Sunday, November 2, 2008

Rabbit, Run by John Updike

I really should have finished this novel a lot sooner than I did. I just didn't have much time to sit down and read over the last few weeks. Rabbit, Run by John Updike is a compelling read, a real page-turner, which is odd for a book that is largely a character study.

Harry "Rabbit" Angstrom is a young man in his mid-20s with a pregnant wife and a 2 year-old child. Harry was a high school basketball star and he doesn't adjust well from moving from the spotlight of the basketball court to being an average guy leading an average life. Rabbit feels trapped in his life and decides, rather on the spur of the moment, to leave his rapidly-turning-alcoholic wife. He has a 3 month affair with a non-classic prostitute, then returns to his wife on the night she's giving birth to their daughter. In the interim, we learn of the difficulties of the families Rabbit has run away from. After a short time at home, Rabbit leaves again after his wife (fairly fresh from giving birth) won't have sex with him. This sends her into an amazingly written alcoholic fog the next day...and the worst happens. Rabbit rejoins the family, and yet runs again at the end of the novel...though we have no idea of to where.

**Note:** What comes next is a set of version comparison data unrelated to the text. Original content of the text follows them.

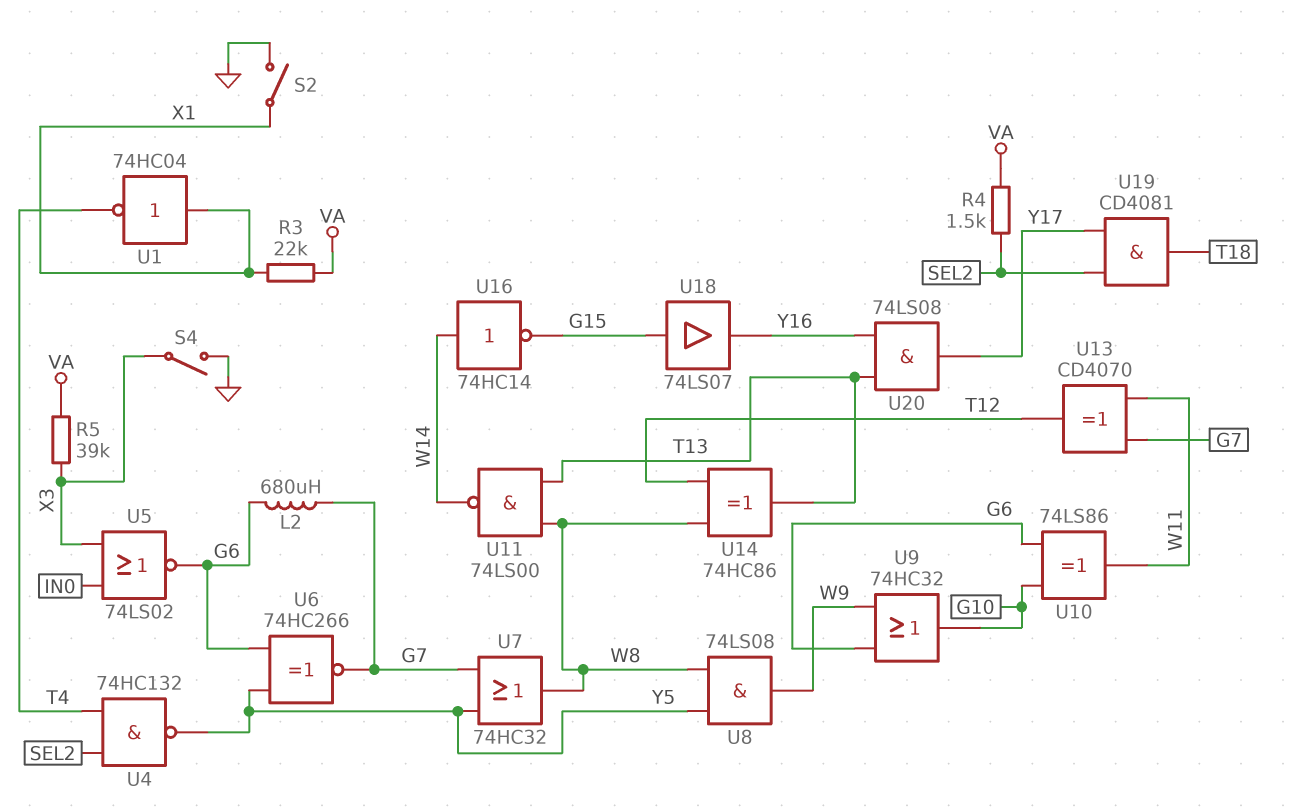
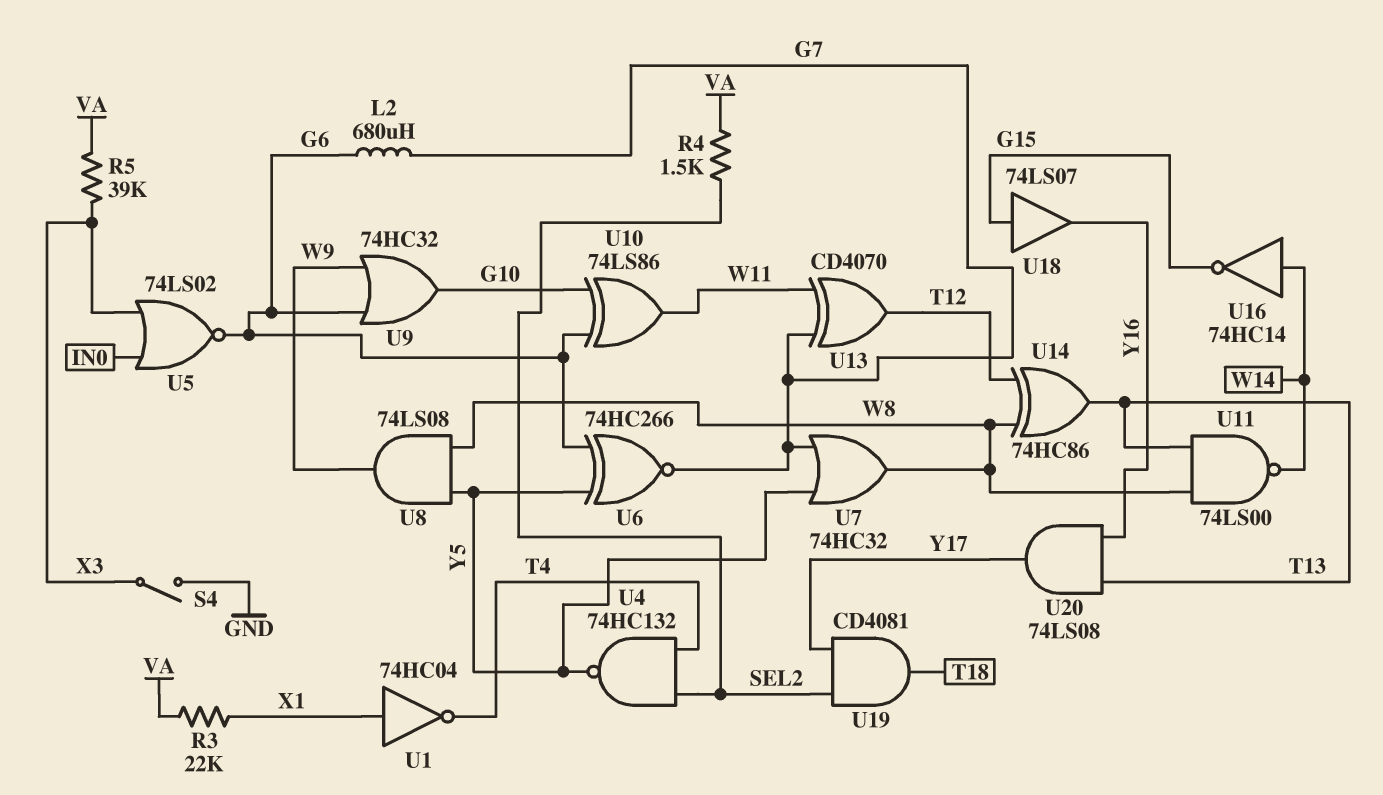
S2: switch (GND, X1) -> none

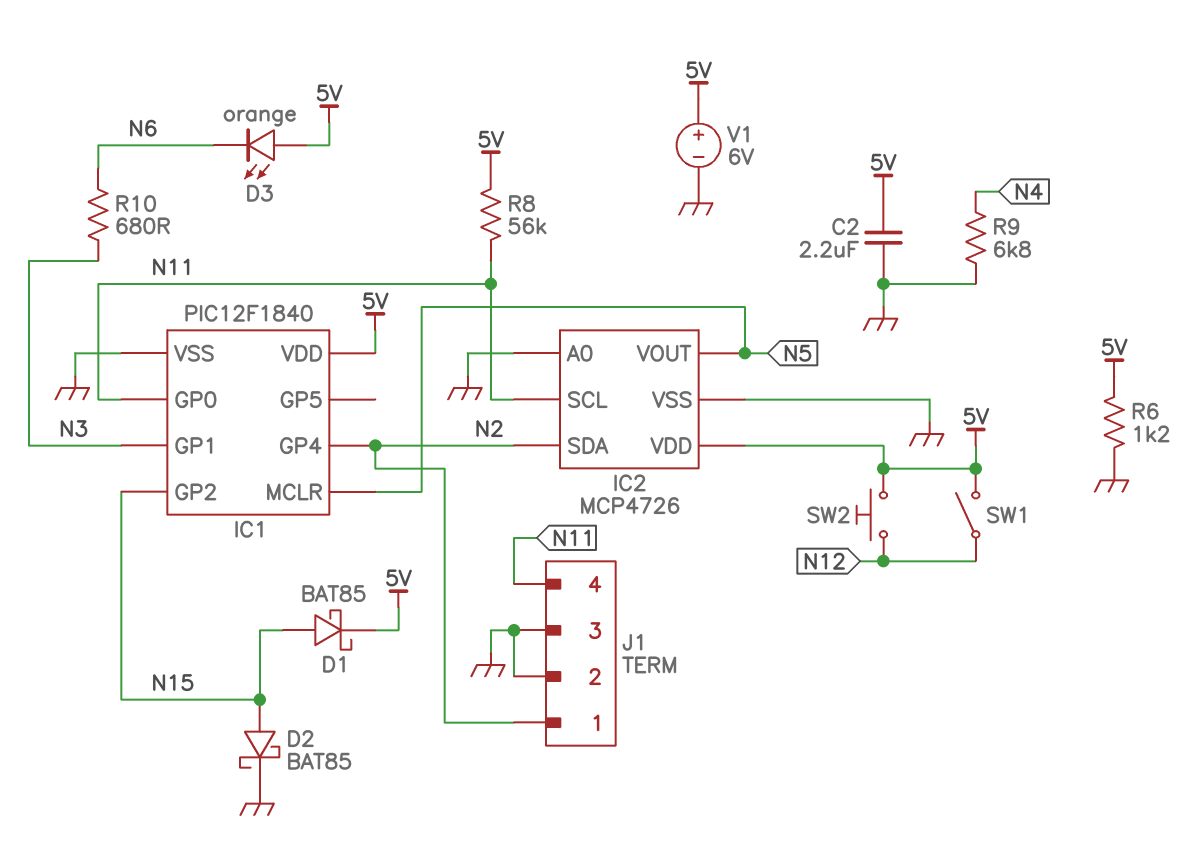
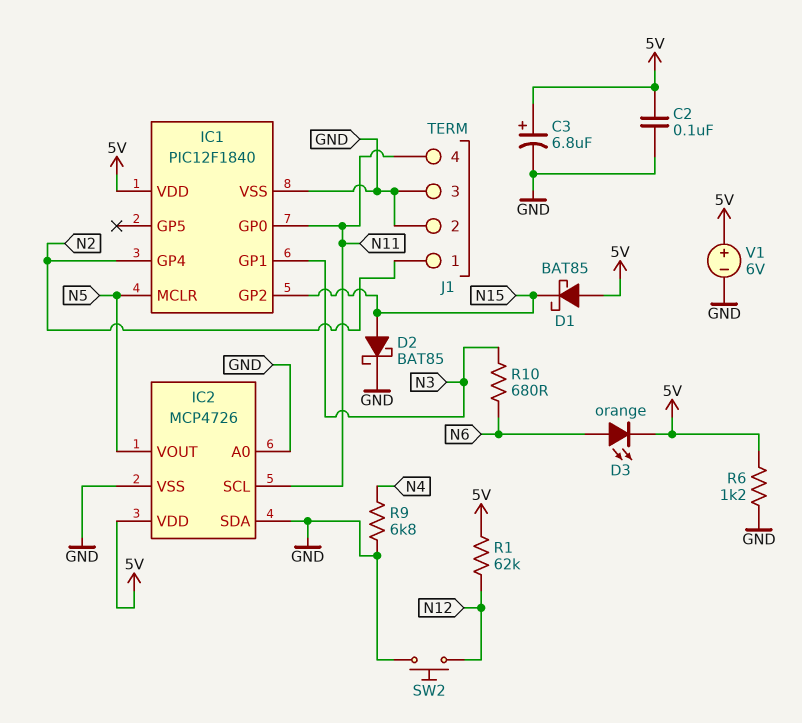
C2: 2.2uF (5V, GND) -> 100nF (5V, GND)
C3: none -> 6.8uF (plus 5V, minus GND)
D1: schottky BAT85 (A N15, K 5V) -> schottky BAT85 (A 5V, K N15)
D3: LED orange (A 5V, K N6) -> LED orange (A N6, K 5V)
IC2 pin SDA: N2 -> GND
R1: none -> 62k (5V, N12)
R8: 56k (5V, N11) -> none
SW1: switch (5V, N12) -> none
SW2: button (5V, N12) -> button (GND, N12)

I now understand why John Updike can be such a jerk when he's writing book reviews. He's got the chops to back it up. It ain't braggin' if you're this good. I wish James Joyce would have lived long enough to read this book. It shows that you can do stream of consciousness-esque writing for short periods without it reading like a gimmick. Janice Springer's alcohol-fueled day after Harry's second leaving...you're in her head. Updike does an amazing job of making you feel some sort of empathy for all of the characters in the book...and some distaste for many of them too. It's a foggy world and people are trying to get by. They may not be doing their best (many of them seem to be driven by lust), but you understand some of why they feel the way they do. Rabbit, Run is a heart-breaking and amazing book about the drudgery and ordinariness middle-class life and how one person's rash actions can have a ripple effect on many other lives.